Problem details = Extract every line of the material below that contains the string "What", treating matches as case-sensitive.

Data to examine =
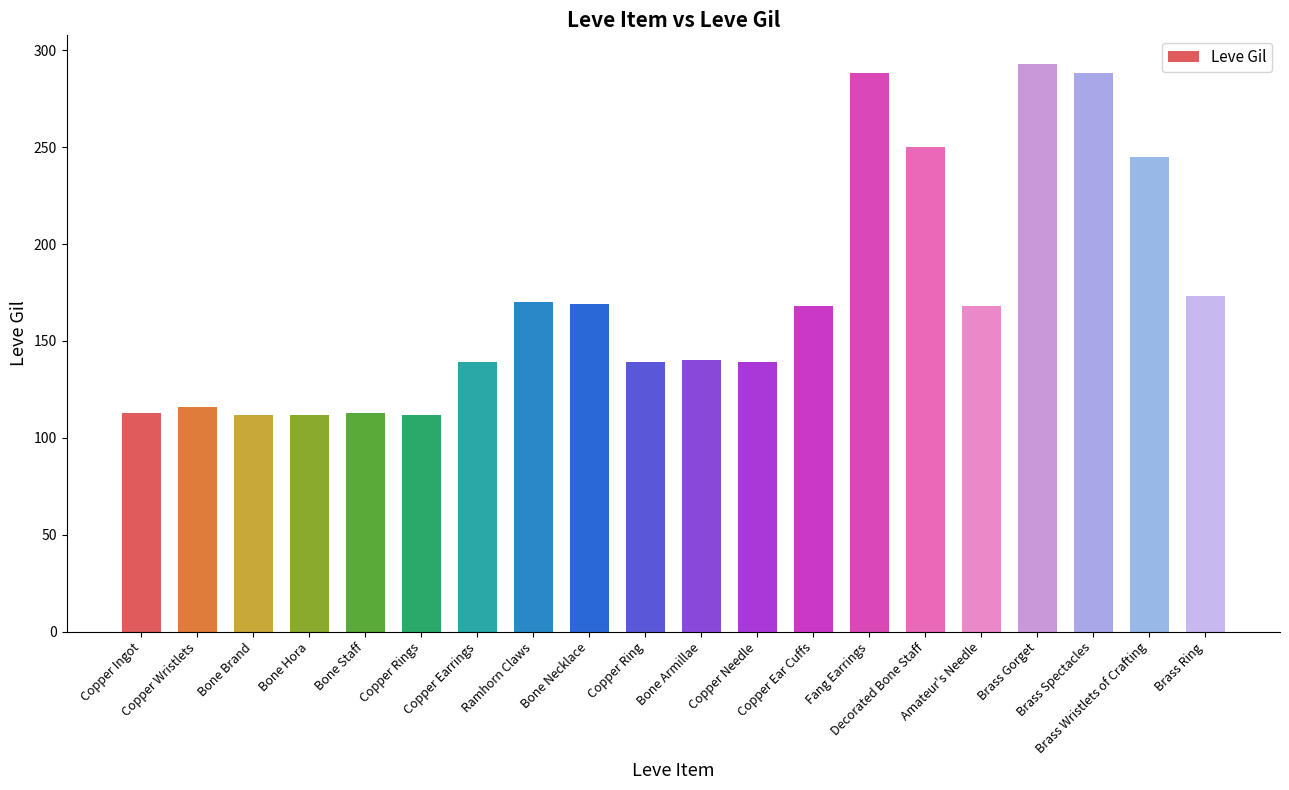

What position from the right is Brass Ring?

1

--

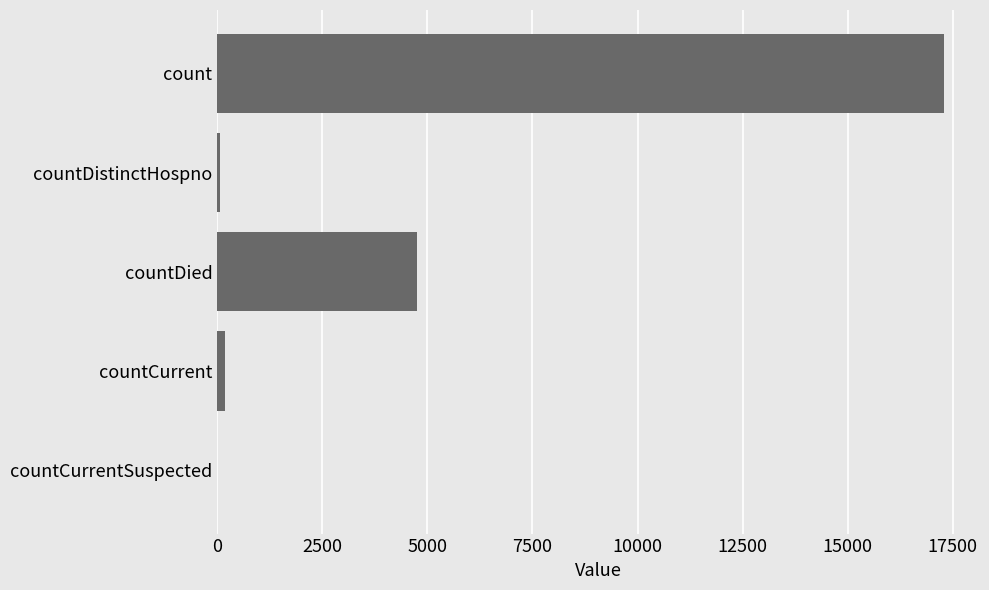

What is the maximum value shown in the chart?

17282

* * *

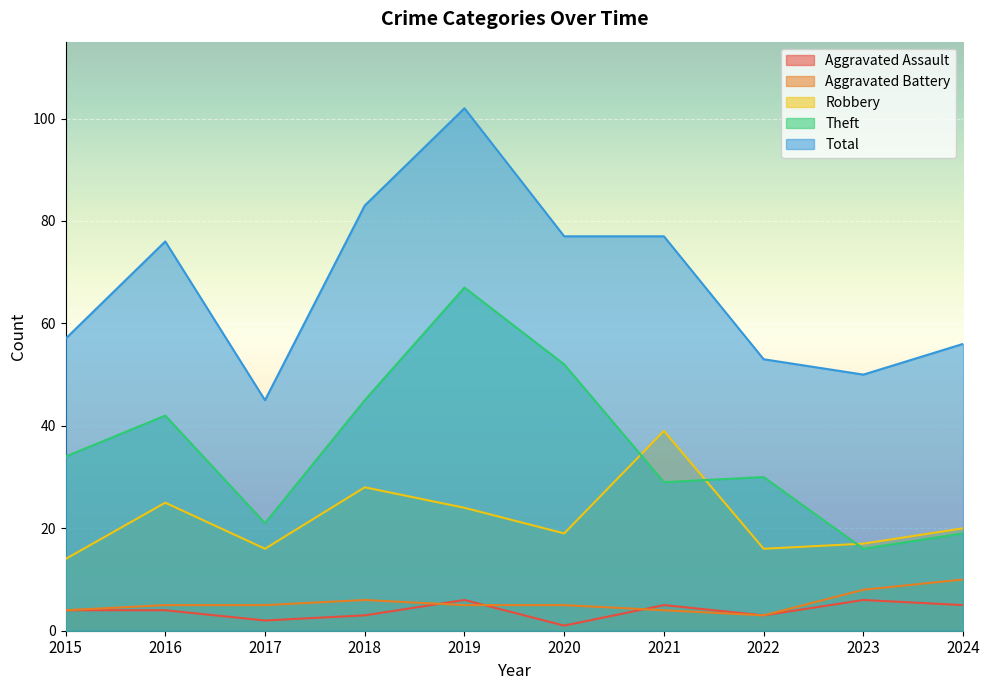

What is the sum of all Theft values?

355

Solved problem =
What position from the right is Brass Ring?
What is the maximum value shown in the chart?
What is the sum of all Theft values?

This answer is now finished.